> Activity: In the tutorial below, the last bullet under the "Motivation" heading says dbt would have been the much better fit for non-ML pipelines. In one to three sentences, explain why the tutorial says so.

> Document section:
○ ○ ○ ○ ○ ○ ○

Let's start by downloading the [nycflights13 data](https://github.com/hadley/nycflights13); we'll use this dataset throughout the tutorial.

In [None]:
import ibis

con = ibis.connect("duckdb://nycflights13.ddb")
con.create_table(
    "flights", ibis.examples.nycflights13_flights.fetch().to_pyarrow(), overwrite=True
)
con.create_table(
    "weather", ibis.examples.nycflights13_weather.fetch().to_pyarrow(), overwrite=True
)
con.disconnect()

Next, we'll load the data into a local PostgreSQL database using DuckDB—[yes, you can do that](https://duckdb.org/docs/extensions/postgres.html#writing-data-to-postgres)!

In [None]:
!psql < sql/create_nycflights13.sql

In [None]:
!duckdb nycflights13.ddb < sql/load_nycflights13.sql

We can confirm that our PostgreSQL database contains the tables we just populated.

In [None]:
!psql < sql/verify_nycflights13.sql

## Motivation

In your experience doing data analytics/building data pipelines, have you ever...

- ...slurped up large amounts of data into memory, instead of pushing execution down to the source database/engine?

- ...prototyped code in pandas, and then rewritten it in PySpark/Snowpark/some other native dataframe API?

- ...implemented a proof-of-concept solution on data extracts, and then struggled massively when you needed to move to running against the production databases and scale out?

- ...insisted on using Python across the full data engineering/data science workflow for consistency (fair enough), although dbt would have been the much better fit for non-ML pipelines, because you essentially needed a SQL workflow?

○ ○ ○ ○ ○ ○ ○

Collection entries:

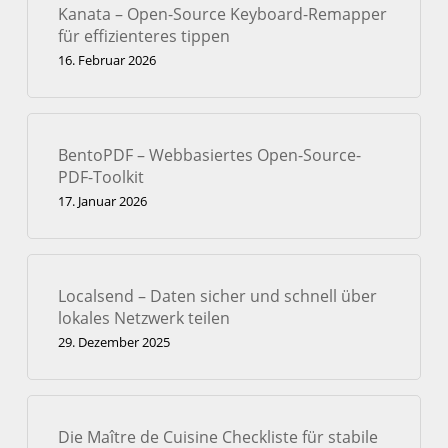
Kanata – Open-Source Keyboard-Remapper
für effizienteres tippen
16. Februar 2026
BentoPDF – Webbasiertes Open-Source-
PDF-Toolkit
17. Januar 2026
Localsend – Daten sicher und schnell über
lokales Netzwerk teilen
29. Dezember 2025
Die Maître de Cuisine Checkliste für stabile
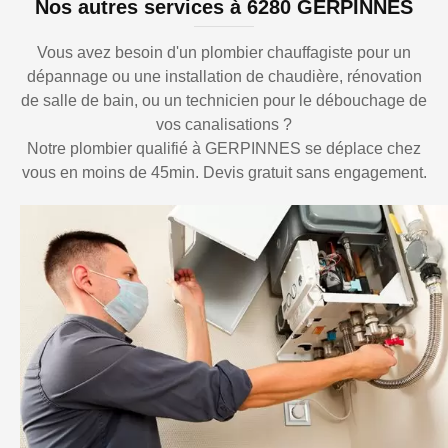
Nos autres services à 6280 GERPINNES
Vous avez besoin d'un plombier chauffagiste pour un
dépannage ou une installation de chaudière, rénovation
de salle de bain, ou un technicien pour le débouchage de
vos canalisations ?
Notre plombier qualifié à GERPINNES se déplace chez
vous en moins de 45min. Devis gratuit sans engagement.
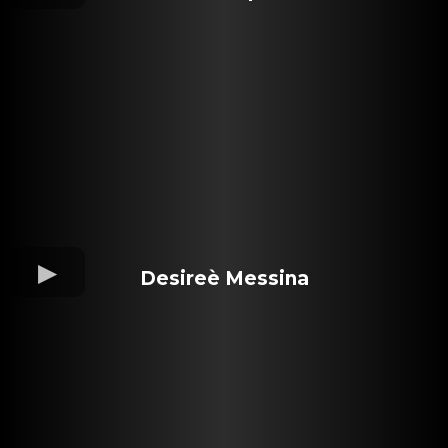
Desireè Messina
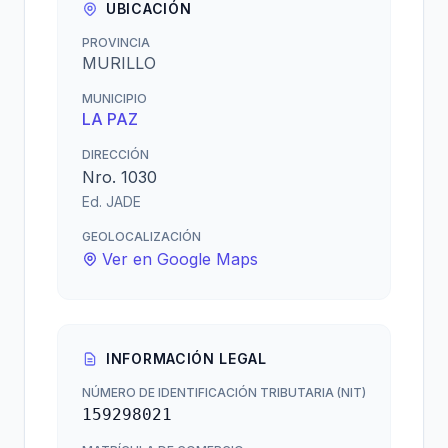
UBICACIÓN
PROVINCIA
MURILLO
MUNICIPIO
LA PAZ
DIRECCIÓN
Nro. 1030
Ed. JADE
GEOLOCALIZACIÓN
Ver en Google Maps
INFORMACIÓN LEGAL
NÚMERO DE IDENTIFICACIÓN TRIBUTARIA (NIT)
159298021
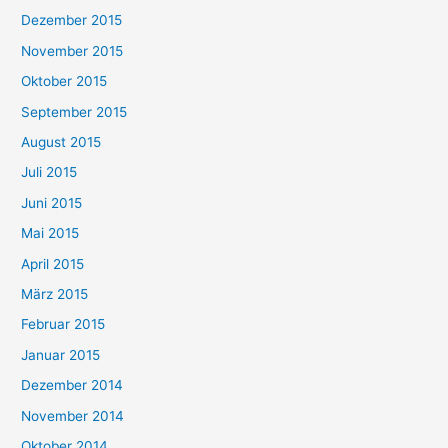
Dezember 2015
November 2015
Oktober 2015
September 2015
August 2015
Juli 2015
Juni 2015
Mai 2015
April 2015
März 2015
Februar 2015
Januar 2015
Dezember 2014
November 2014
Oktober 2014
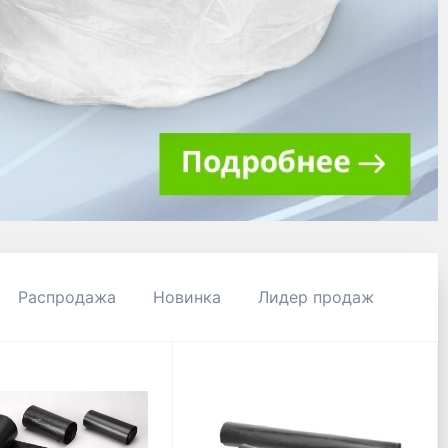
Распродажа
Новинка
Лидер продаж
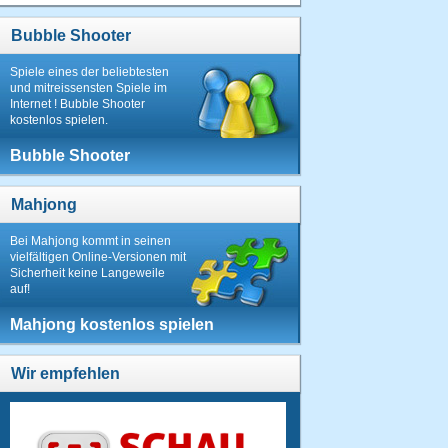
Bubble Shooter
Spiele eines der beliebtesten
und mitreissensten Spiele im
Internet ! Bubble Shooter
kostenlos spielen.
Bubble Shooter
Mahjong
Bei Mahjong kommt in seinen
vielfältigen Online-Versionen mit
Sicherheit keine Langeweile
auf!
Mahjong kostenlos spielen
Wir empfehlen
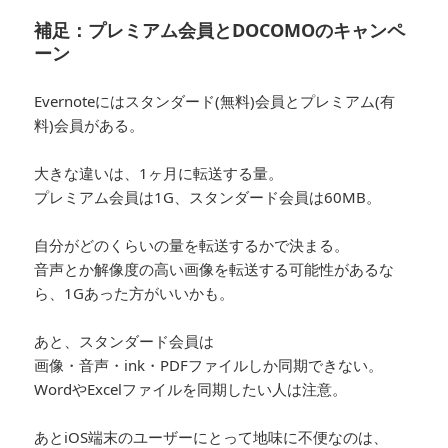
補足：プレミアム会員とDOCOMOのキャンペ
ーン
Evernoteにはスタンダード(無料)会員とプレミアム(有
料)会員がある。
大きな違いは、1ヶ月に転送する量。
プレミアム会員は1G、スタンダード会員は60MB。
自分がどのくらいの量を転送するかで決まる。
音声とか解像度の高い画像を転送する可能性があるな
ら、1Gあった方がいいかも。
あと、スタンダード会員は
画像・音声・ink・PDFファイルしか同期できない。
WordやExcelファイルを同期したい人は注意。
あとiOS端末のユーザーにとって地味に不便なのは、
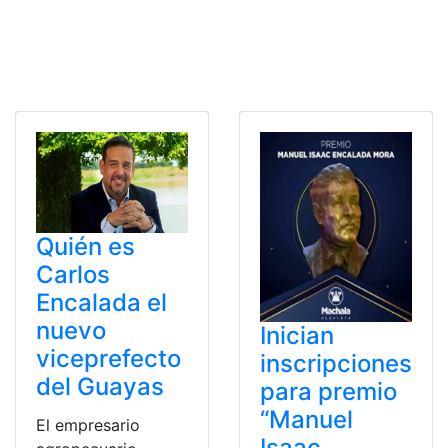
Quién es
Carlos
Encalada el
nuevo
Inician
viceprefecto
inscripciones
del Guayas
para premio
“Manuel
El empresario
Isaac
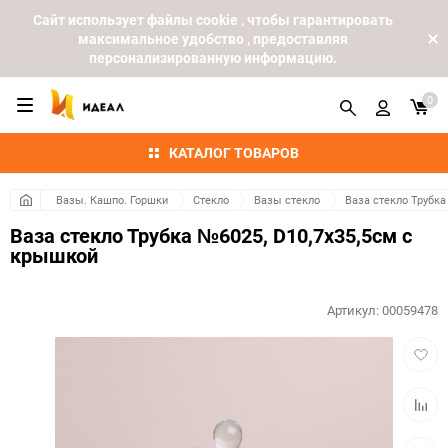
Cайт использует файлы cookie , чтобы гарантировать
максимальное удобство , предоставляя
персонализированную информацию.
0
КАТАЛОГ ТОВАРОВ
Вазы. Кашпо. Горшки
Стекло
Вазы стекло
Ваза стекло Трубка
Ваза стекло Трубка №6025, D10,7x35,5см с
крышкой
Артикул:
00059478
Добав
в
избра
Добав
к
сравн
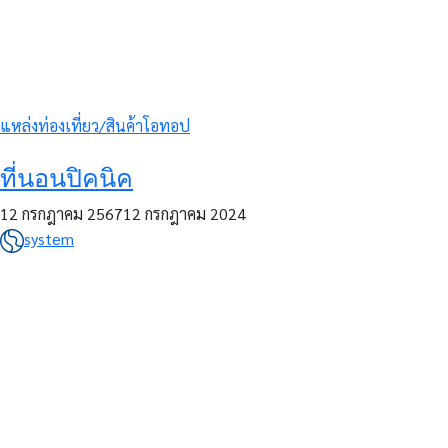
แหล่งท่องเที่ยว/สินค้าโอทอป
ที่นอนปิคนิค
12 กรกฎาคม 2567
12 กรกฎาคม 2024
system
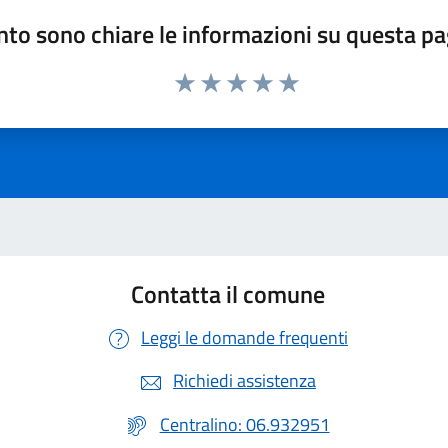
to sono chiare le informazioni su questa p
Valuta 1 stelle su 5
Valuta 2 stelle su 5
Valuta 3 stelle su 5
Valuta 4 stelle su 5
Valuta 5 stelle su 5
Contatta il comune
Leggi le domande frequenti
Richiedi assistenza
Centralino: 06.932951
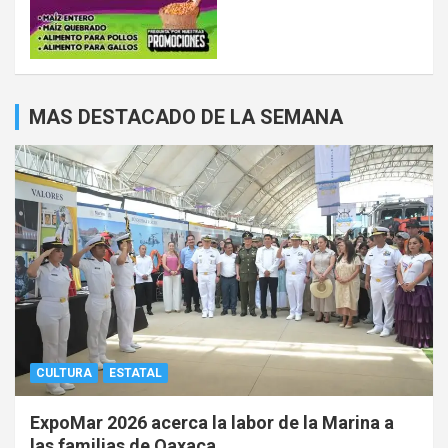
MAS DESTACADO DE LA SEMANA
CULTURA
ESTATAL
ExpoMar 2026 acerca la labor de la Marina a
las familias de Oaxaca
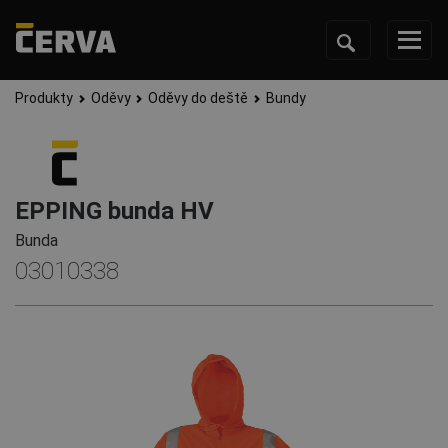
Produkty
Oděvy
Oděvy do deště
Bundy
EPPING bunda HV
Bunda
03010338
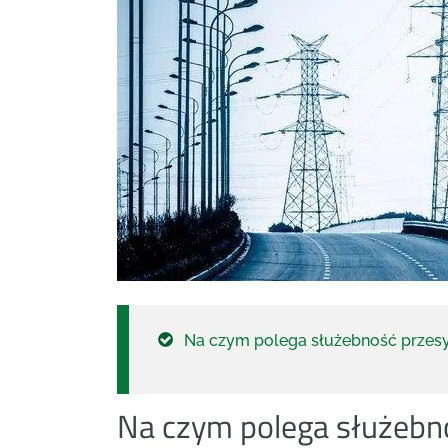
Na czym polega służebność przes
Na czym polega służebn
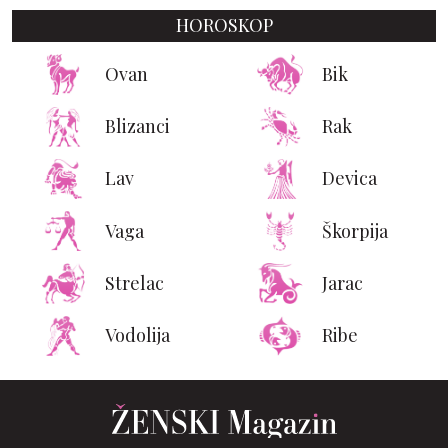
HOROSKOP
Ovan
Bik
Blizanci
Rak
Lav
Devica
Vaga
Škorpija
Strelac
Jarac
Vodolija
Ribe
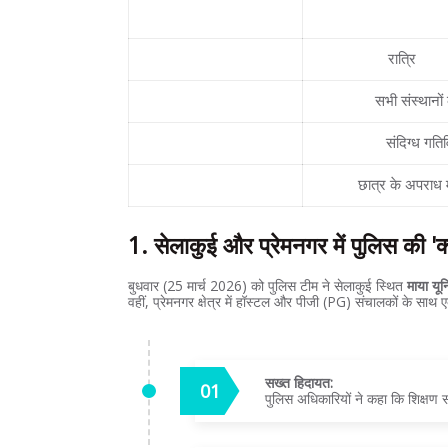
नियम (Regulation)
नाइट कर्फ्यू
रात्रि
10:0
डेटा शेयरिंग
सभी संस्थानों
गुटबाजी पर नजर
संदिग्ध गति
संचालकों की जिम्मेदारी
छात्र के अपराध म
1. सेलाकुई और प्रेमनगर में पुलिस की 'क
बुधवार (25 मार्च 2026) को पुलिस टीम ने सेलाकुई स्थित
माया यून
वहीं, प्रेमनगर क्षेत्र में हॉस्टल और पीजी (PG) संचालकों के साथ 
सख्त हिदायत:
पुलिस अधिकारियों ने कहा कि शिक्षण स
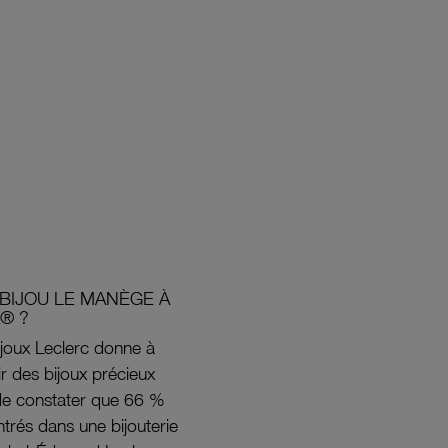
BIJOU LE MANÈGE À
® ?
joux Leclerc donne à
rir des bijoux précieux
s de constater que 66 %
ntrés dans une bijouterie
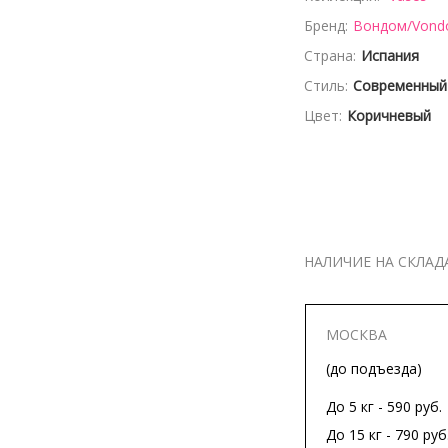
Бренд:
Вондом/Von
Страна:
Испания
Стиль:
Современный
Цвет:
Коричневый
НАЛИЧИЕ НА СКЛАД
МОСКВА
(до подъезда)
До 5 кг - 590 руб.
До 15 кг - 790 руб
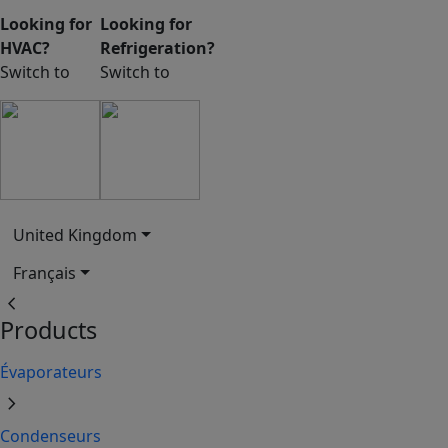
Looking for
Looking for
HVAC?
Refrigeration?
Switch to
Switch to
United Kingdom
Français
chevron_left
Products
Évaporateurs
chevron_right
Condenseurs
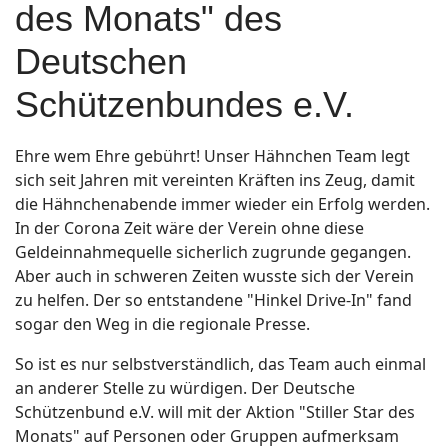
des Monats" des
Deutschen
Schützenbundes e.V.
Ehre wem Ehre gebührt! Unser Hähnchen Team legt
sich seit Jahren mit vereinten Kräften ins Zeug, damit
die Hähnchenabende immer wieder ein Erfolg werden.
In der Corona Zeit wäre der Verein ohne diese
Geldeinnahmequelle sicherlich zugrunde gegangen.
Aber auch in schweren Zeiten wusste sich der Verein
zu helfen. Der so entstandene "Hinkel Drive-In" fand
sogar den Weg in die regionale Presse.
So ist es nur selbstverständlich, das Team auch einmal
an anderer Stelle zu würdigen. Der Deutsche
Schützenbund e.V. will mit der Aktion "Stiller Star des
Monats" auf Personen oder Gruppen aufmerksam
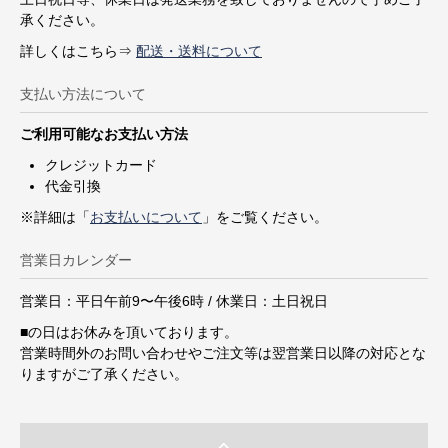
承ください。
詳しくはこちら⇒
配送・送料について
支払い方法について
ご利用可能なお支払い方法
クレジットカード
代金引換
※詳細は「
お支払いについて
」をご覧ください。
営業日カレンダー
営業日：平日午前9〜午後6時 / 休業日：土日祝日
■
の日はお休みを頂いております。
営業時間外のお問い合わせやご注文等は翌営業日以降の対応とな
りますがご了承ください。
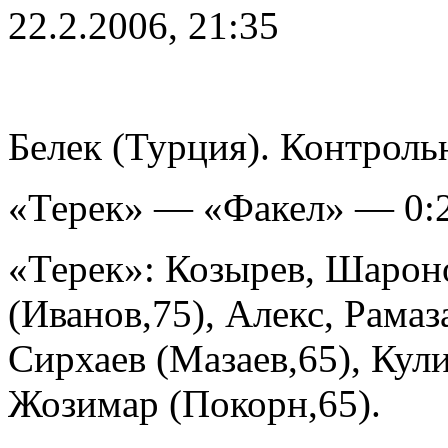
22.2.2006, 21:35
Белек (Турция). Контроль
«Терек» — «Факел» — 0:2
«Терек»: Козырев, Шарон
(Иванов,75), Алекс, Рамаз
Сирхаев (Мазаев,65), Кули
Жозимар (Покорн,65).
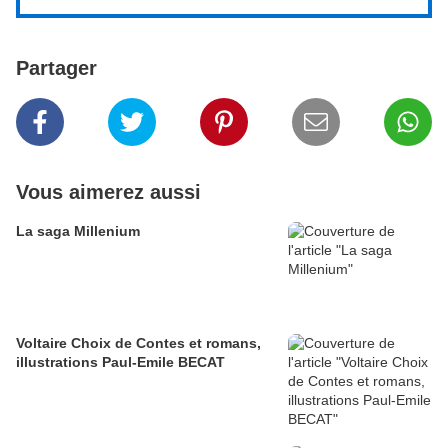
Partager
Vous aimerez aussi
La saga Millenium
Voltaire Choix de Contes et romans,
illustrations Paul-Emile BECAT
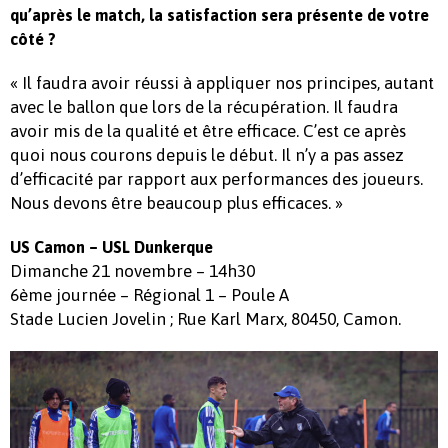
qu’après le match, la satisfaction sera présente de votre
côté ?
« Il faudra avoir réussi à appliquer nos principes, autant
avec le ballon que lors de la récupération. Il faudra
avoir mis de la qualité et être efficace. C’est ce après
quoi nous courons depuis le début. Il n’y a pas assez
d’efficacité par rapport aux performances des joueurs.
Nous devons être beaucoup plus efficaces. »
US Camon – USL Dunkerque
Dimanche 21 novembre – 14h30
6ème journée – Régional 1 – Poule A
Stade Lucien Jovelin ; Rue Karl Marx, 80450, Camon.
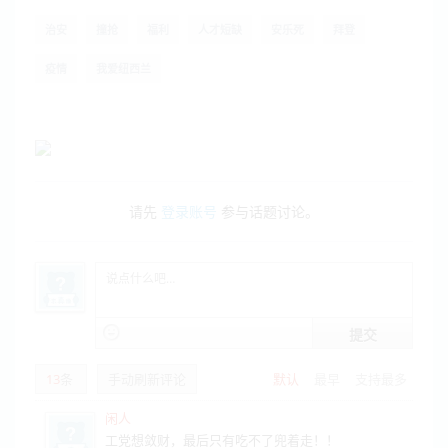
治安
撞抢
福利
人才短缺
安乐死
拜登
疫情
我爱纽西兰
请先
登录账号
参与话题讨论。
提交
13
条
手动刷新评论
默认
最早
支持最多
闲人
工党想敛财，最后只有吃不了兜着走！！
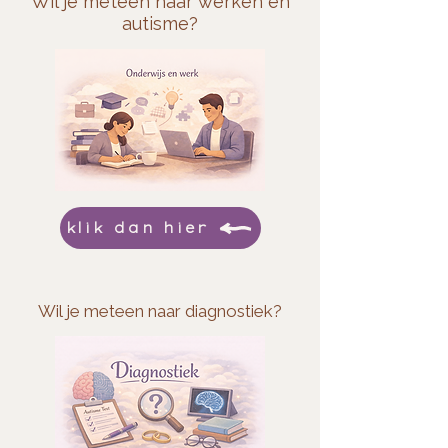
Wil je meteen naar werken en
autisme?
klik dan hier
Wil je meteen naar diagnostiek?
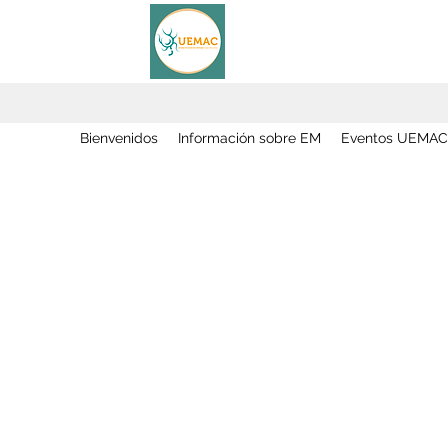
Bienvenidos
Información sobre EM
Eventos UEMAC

○ ○ ○ ○ ○ ○ ○

> Response below: The tutorial says the work essentially needed a SQL workflow. dbt would therefore have suited non-ML pipelines better than using Python across the full workflow for consistency.